Stored entries
/---

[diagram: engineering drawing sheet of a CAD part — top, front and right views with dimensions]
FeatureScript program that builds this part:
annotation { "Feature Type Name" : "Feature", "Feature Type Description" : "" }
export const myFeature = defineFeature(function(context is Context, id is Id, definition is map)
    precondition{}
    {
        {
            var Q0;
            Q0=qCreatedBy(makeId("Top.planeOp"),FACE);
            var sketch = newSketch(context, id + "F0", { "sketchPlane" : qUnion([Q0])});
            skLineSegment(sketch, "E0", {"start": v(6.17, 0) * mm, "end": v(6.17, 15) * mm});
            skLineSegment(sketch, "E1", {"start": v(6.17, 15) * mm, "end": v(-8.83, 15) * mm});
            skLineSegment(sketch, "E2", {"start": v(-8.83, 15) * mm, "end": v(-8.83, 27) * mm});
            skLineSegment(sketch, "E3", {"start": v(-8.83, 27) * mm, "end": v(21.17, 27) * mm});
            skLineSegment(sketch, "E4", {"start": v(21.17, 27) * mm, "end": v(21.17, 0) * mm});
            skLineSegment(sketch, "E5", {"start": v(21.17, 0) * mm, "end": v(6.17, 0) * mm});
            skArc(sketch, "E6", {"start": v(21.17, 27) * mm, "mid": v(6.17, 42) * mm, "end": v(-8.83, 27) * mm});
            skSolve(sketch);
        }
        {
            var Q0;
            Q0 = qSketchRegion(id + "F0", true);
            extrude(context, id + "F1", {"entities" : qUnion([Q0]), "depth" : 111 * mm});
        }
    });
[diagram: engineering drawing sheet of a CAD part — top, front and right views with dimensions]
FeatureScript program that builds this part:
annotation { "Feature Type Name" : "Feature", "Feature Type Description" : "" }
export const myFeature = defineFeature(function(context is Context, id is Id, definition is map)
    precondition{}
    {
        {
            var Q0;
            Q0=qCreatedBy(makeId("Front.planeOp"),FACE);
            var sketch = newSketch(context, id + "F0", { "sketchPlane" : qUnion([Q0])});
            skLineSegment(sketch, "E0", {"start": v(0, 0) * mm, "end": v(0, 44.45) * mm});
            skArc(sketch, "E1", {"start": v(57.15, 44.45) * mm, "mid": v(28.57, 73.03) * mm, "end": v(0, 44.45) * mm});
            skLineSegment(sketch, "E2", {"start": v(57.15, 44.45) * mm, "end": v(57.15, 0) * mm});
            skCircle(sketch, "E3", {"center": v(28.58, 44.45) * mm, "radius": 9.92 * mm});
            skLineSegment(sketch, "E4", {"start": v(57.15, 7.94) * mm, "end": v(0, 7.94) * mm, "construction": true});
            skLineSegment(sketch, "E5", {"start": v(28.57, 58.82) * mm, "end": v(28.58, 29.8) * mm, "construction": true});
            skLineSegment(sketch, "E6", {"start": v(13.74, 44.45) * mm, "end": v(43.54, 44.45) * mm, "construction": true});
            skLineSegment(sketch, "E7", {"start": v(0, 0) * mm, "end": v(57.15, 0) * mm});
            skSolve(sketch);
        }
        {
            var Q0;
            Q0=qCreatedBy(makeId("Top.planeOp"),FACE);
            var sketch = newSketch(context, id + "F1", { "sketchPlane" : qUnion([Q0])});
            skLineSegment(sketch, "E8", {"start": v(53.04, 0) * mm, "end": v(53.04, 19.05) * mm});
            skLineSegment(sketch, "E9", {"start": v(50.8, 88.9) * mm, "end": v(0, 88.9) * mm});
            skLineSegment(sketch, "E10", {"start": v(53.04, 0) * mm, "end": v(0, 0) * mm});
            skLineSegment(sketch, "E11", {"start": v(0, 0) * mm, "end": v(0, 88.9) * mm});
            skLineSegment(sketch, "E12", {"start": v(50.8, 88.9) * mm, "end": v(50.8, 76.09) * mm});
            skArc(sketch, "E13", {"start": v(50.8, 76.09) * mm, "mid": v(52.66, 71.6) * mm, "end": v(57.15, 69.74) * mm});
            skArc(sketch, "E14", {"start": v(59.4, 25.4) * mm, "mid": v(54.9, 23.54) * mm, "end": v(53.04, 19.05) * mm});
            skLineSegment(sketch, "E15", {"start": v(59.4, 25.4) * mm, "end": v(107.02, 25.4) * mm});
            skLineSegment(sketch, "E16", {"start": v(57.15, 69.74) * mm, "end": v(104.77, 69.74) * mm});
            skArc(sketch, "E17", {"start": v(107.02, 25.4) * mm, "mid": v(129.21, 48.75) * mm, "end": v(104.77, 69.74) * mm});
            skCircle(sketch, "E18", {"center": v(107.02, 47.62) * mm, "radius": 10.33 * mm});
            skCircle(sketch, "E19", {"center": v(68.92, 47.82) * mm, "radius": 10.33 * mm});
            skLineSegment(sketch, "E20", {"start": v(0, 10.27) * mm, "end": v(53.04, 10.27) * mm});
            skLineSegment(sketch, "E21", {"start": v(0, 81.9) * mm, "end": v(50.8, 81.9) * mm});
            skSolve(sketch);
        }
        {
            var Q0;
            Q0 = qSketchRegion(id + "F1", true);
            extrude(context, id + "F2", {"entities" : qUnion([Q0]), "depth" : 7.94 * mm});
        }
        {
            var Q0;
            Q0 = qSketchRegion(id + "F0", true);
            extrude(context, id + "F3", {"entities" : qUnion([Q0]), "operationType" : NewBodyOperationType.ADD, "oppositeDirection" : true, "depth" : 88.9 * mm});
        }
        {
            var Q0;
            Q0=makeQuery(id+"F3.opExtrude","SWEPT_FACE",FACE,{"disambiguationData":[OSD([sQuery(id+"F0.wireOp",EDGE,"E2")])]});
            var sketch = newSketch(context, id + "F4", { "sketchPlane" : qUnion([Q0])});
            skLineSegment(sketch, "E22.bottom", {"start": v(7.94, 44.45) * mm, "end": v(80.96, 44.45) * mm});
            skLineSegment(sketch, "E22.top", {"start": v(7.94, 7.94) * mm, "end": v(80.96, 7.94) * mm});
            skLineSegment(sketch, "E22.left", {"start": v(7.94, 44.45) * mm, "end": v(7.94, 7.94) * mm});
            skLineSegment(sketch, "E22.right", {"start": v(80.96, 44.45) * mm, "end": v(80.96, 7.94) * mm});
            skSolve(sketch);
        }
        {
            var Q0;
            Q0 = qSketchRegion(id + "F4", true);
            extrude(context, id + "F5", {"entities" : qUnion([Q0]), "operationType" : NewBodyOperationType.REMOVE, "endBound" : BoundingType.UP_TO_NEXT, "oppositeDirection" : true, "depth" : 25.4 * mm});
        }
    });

\---

PROBLEM: Reproduce all of the material above word for word.

TASK RESPONSE:
[diagram: engineering drawing sheet of a CAD part — top, front and right views with dimensions]
FeatureScript program that builds this part:
annotation { "Feature Type Name" : "Feature", "Feature Type Description" : "" }
export const myFeature = defineFeature(function(context is Context, id is Id, definition is map)
    precondition{}
    {
        {
            var Q0;
            Q0=qCreatedBy(makeId("Top.planeOp"),FACE);
            var sketch = newSketch(context, id + "F0", { "sketchPlane" : qUnion([Q0])});
            skLineSegment(sketch, "E0", {"start": v(6.17, 0) * mm, "end": v(6.17, 15) * mm});
            skLineSegment(sketch, "E1", {"start": v(6.17, 15) * mm, "end": v(-8.83, 15) * mm});
            skLineSegment(sketch, "E2", {"start": v(-8.83, 15) * mm, "end": v(-8.83, 27) * mm});
            skLineSegment(sketch, "E3", {"start": v(-8.83, 27) * mm, "end": v(21.17, 27) * mm});
            skLineSegment(sketch, "E4", {"start": v(21.17, 27) * mm, "end": v(21.17, 0) * mm});
            skLineSegment(sketch, "E5", {"start": v(21.17, 0) * mm, "end": v(6.17, 0) * mm});
            skArc(sketch, "E6", {"start": v(21.17, 27) * mm, "mid": v(6.17, 42) * mm, "end": v(-8.83, 27) * mm});
            skSolve(sketch);
        }
        {
            var Q0;
            Q0 = qSketchRegion(id + "F0", true);
            extrude(context, id + "F1", {"entities" : qUnion([Q0]), "depth" : 111 * mm});
        }
    });
[diagram: engineering drawing sheet of a CAD part — top, front and right views with dimensions]
FeatureScript program that builds this part:
annotation { "Feature Type Name" : "Feature", "Feature Type Description" : "" }
export const myFeature = defineFeature(function(context is Context, id is Id, definition is map)
    precondition{}
    {
        {
            var Q0;
            Q0=qCreatedBy(makeId("Front.planeOp"),FACE);
            var sketch = newSketch(context, id + "F0", { "sketchPlane" : qUnion([Q0])});
            skLineSegment(sketch, "E0", {"start": v(0, 0) * mm, "end": v(0, 44.45) * mm});
            skArc(sketch, "E1", {"start": v(57.15, 44.45) * mm, "mid": v(28.57, 73.03) * mm, "end": v(0, 44.45) * mm});
            skLineSegment(sketch, "E2", {"start": v(57.15, 44.45) * mm, "end": v(57.15, 0) * mm});
            skCircle(sketch, "E3", {"center": v(28.58, 44.45) * mm, "radius": 9.92 * mm});
            skLineSegment(sketch, "E4", {"start": v(57.15, 7.94) * mm, "end": v(0, 7.94) * mm, "construction": true});
            skLineSegment(sketch, "E5", {"start": v(28.57, 58.82) * mm, "end": v(28.58, 29.8) * mm, "construction": true});
            skLineSegment(sketch, "E6", {"start": v(13.74, 44.45) * mm, "end": v(43.54, 44.45) * mm, "construction": true});
            skLineSegment(sketch, "E7", {"start": v(0, 0) * mm, "end": v(57.15, 0) * mm});
            skSolve(sketch);
        }
        {
            var Q0;
            Q0=qCreatedBy(makeId("Top.planeOp"),FACE);
            var sketch = newSketch(context, id + "F1", { "sketchPlane" : qUnion([Q0])});
            skLineSegment(sketch, "E8", {"start": v(53.04, 0) * mm, "end": v(53.04, 19.05) * mm});
            skLineSegment(sketch, "E9", {"start": v(50.8, 88.9) * mm, "end": v(0, 88.9) * mm});
            skLineSegment(sketch, "E10", {"start": v(53.04, 0) * mm, "end": v(0, 0) * mm});
            skLineSegment(sketch, "E11", {"start": v(0, 0) * mm, "end": v(0, 88.9) * mm});
            skLineSegment(sketch, "E12", {"start": v(50.8, 88.9) * mm, "end": v(50.8, 76.09) * mm});
            skArc(sketch, "E13", {"start": v(50.8, 76.09) * mm, "mid": v(52.66, 71.6) * mm, "end": v(57.15, 69.74) * mm});
            skArc(sketch, "E14", {"start": v(59.4, 25.4) * mm, "mid": v(54.9, 23.54) * mm, "end": v(53.04, 19.05) * mm});
            skLineSegment(sketch, "E15", {"start": v(59.4, 25.4) * mm, "end": v(107.02, 25.4) * mm});
            skLineSegment(sketch, "E16", {"start": v(57.15, 69.74) * mm, "end": v(104.77, 69.74) * mm});
            skArc(sketch, "E17", {"start": v(107.02, 25.4) * mm, "mid": v(129.21, 48.75) * mm, "end": v(104.77, 69.74) * mm});
            skCircle(sketch, "E18", {"center": v(107.02, 47.62) * mm, "radius": 10.33 * mm});
            skCircle(sketch, "E19", {"center": v(68.92, 47.82) * mm, "radius": 10.33 * mm});
            skLineSegment(sketch, "E20", {"start": v(0, 10.27) * mm, "end": v(53.04, 10.27) * mm});
            skLineSegment(sketch, "E21", {"start": v(0, 81.9) * mm, "end": v(50.8, 81.9) * mm});
            skSolve(sketch);
        }
        {
            var Q0;
            Q0 = qSketchRegion(id + "F1", true);
            extrude(context, id + "F2", {"entities" : qUnion([Q0]), "depth" : 7.94 * mm});
        }
        {
            var Q0;
            Q0 = qSketchRegion(id + "F0", true);
            extrude(context, id + "F3", {"entities" : qUnion([Q0]), "operationType" : NewBodyOperationType.ADD, "oppositeDirection" : true, "depth" : 88.9 * mm});
        }
        {
            var Q0;
            Q0=makeQuery(id+"F3.opExtrude","SWEPT_FACE",FACE,{"disambiguationData":[OSD([sQuery(id+"F0.wireOp",EDGE,"E2")])]});
            var sketch = newSketch(context, id + "F4", { "sketchPlane" : qUnion([Q0])});
            skLineSegment(sketch, "E22.bottom", {"start": v(7.94, 44.45) * mm, "end": v(80.96, 44.45) * mm});
            skLineSegment(sketch, "E22.top", {"start": v(7.94, 7.94) * mm, "end": v(80.96, 7.94) * mm});
            skLineSegment(sketch, "E22.left", {"start": v(7.94, 44.45) * mm, "end": v(7.94, 7.94) * mm});
            skLineSegment(sketch, "E22.right", {"start": v(80.96, 44.45) * mm, "end": v(80.96, 7.94) * mm});
            skSolve(sketch);
        }
        {
            var Q0;
            Q0 = qSketchRegion(id + "F4", true);
            extrude(context, id + "F5", {"entities" : qUnion([Q0]), "operationType" : NewBodyOperationType.REMOVE, "endBound" : BoundingType.UP_TO_NEXT, "oppositeDirection" : true, "depth" : 25.4 * mm});
        }
    });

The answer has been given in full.